## Work to complete
Copy the items below word for word, from the line with "10 AM? Give the end time." up to and including the line with "7:00 AM -- exactly on the 7 AM line.".

## Task inputs
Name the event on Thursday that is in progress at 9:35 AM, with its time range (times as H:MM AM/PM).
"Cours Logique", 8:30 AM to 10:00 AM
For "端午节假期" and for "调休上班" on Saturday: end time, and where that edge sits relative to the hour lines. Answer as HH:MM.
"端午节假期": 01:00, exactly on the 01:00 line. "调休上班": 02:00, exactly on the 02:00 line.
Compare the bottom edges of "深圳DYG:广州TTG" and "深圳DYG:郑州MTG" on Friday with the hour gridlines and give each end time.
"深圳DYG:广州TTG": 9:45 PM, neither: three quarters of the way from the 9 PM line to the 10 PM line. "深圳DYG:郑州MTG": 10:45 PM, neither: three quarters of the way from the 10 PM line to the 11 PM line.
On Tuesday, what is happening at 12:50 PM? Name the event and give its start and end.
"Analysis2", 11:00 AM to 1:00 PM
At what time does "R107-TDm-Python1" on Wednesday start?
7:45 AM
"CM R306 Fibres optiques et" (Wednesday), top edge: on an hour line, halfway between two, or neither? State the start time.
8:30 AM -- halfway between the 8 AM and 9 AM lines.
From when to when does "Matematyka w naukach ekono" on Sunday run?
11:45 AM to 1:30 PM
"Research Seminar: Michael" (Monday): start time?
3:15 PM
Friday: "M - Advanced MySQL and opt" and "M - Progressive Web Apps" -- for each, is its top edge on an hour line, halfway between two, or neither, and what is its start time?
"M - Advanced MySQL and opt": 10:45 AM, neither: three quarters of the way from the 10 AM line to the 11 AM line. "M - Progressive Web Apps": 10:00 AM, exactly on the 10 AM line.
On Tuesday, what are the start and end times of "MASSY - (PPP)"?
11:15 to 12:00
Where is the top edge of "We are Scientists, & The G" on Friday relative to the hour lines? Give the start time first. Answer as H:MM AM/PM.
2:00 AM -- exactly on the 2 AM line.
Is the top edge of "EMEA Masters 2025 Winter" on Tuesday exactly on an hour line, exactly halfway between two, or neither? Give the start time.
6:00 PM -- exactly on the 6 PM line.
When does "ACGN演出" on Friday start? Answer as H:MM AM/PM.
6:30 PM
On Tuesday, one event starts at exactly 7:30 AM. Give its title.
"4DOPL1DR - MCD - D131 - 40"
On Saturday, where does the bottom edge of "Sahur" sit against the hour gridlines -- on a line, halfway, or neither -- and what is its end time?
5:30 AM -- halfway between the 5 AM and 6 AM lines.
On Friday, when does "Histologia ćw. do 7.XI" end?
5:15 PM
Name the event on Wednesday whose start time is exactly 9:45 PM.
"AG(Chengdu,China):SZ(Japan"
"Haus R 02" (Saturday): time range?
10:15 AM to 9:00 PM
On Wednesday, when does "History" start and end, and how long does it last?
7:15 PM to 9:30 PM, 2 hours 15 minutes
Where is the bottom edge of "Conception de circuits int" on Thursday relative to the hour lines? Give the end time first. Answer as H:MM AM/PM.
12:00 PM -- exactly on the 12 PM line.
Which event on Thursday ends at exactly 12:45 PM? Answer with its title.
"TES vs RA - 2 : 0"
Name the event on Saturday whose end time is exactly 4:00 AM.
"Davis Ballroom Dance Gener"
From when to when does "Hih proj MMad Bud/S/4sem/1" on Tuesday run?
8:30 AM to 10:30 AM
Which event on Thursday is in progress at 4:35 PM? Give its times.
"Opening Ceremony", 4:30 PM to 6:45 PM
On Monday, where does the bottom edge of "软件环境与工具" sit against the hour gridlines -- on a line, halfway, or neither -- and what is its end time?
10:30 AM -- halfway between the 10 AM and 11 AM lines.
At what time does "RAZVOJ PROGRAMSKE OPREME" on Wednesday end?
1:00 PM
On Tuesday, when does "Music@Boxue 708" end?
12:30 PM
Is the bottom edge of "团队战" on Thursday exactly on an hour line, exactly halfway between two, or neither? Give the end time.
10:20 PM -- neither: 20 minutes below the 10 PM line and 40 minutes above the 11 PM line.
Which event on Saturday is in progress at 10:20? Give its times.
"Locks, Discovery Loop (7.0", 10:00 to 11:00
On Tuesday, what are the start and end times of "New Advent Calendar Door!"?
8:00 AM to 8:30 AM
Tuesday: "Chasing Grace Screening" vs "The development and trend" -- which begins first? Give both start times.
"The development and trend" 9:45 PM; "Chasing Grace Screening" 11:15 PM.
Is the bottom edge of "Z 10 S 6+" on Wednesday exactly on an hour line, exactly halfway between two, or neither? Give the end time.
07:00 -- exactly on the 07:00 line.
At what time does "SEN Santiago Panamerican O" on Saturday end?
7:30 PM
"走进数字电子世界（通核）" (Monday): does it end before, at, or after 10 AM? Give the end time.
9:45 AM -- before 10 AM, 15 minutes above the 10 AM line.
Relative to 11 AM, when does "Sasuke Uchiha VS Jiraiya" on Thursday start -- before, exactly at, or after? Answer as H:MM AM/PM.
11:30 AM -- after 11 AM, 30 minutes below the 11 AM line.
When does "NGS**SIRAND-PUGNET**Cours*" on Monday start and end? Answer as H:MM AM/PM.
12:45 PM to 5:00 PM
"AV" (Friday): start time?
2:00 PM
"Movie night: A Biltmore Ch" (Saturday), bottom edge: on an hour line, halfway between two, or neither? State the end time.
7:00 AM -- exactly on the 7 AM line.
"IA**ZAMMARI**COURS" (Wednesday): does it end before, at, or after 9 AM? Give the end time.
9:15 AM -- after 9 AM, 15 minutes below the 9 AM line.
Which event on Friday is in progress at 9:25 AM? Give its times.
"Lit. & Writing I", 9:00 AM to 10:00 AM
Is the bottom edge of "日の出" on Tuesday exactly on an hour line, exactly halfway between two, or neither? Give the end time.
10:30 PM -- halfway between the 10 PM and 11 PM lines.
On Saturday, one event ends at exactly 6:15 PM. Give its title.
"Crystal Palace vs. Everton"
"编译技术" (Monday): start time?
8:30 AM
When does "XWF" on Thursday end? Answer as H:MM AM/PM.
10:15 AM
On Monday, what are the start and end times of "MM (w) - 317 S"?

## Solution
"走进数字电子世界（通核）" (Monday): does it end before, at, or after 10 AM? Give the end time.
9:45 AM -- before 10 AM, 15 minutes above the 10 AM line.
Relative to 11 AM, when does "Sasuke Uchiha VS Jiraiya" on Thursday start -- before, exactly at, or after? Answer as H:MM AM/PM.
11:30 AM -- after 11 AM, 30 minutes below the 11 AM line.
When does "NGS**SIRAND-PUGNET**Cours*" on Monday start and end? Answer as H:MM AM/PM.
12:45 PM to 5:00 PM
"AV" (Friday): start time?
2:00 PM
"Movie night: A Biltmore Ch" (Saturday), bottom edge: on an hour line, halfway between two, or neither? State the end time.
7:00 AM -- exactly on the 7 AM line.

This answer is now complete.